Next to wisdom teeth, the maxillary canine (upper eyetooth) is the second most common tooth to become impacted. The canine tooth plays an important role in your bite. The canine teeth are very strong biting teeth and have the longest roots. They are designed to be the first teeth that touch when your jaws close together so they guide the rest of the teeth into the proper bite. The upper canine teeth are the last of the front teeth to grow into place. They usually come into place around age 12 and cause any space left between the upper front teeth to close tighter together.
If a canine tooth gets impacted, every effort is made to get it to erupt into its proper position in the bite. Sixty percent of impacted canines are located on the roof of the mouth side of the bite. The remaining impacted canines are found in the middle of the supporting bone but stuck in an elevated position above the roots of the adjacent teeth or out to the lip side of the bite.
Early recognition of the impacted canine tooth is critical to being able to move it into the bite. The older the patient, the more likely an impacted canine will not erupt by natural forces alone even if the space is available for the tooth to fit into the bite.

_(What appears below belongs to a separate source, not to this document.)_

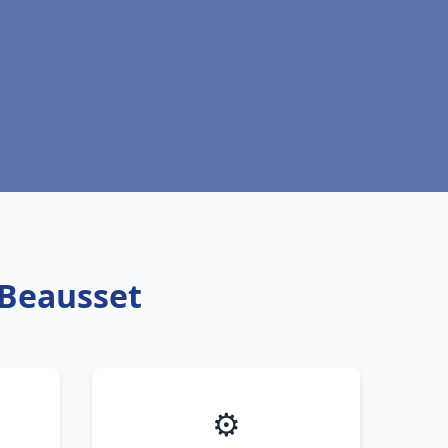
 Beausset
⚙️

The American Association of Orthodontists recommends that a panoramic screening x-ray, along with a dental examination, be performed on all dental patients around the age of seven years to count the teeth and determine if there are problems with eruption of the adult teeth. It is important to determine whether all the adult teeth are present or are some adult teeth missing, if there are extra teeth present or unusual growths that are blocking the eruption of the permanent teeth, if there is extreme crowding or too little space available causing an eruption problem with the permanent teeth, especially the canine tooth. This exam is usually performed by your general dentist or hygienist who will refer you to an orthodontist if a problem is identified. Treating an impacted canine may involve an orthodontist placing braces to open spaces to allow for proper eruption of the canine.
Treatment may also require referral to an oral surgeon for extraction of baby teeth and/or selected adult teeth that are blocking the eruption of the important canine teeth. The oral surgeon is also involved in removing any extra teeth (supernumerary teeth) or growths that are blocking eruption of the canine. If the eruption path is cleared and the space is opened up by age 11-12, there is a good chance the impacted canine will erupt naturally. If the canine is allowed to develop too much (age 13-14), the canine will not erupt by itself even with the space cleared for its eruption. The older a patient is after the canine tooth is fully grown, the higher the chance the tooth will be fused to the bone. In these cases the tooth will not budge despite all the efforts of the orthodontist and oral surgeon to erupt it into place. Sadly, the only option at this point is to extract the impacted tooth and consider an alternate treatment to replace it such as a crown on a dental implant or a fixed bridge.
What Happens If The Canine Will Not Erupt When Proper Space Is Available?
In cases where the canine will not erupt spontaneously, the orthodontist and oral surgeon need to work together. Each case must be evaluated on an individual basis but the most common scenario will call for the orthodontist to place braces on the teeth, and the space opened to provide room for the impacted tooth to be moved into its proper position in the dental arch. Once the space is ready, the orthodontist will refer the patient to the oral surgeon to have the impacted canine exposed and a bracket and chain bonded to the canine to give the orthodontist a way to “tug” the canine into position with elastic traction.
In a simple procedure performed in the office, the gum on top of the impacted canine tooth will be lifted up to expose the hidden tooth underneath. If there is a baby tooth present, it will be removed at the same time. Once the tooth is exposed, the oral surgeon will bond an orthodontic bracket to the exposed tooth. The bracket will have a miniature gold chain attached to it. The oral surgeon will guide the chain back to the orthodontic arch wire where it will be temporarily attached. Sometimes the surgeon will leave the exposed impacted tooth completely uncovered by leaving the gum high up above the tooth or making a window in the gum covering the tooth. Most of the time, the gum will be returned to its original location and stitched back with only the chain remaining visible as it exits a small hole in the gum.
Shortly after surgery the patient will return to the orthodontist. A rubber band will be attached to the chain to put a light pulling force on the impacted tooth. This will begin the process of moving the tooth into its proper place in the dental arch. This is a carefully controlled, slow process that may take several months to complete.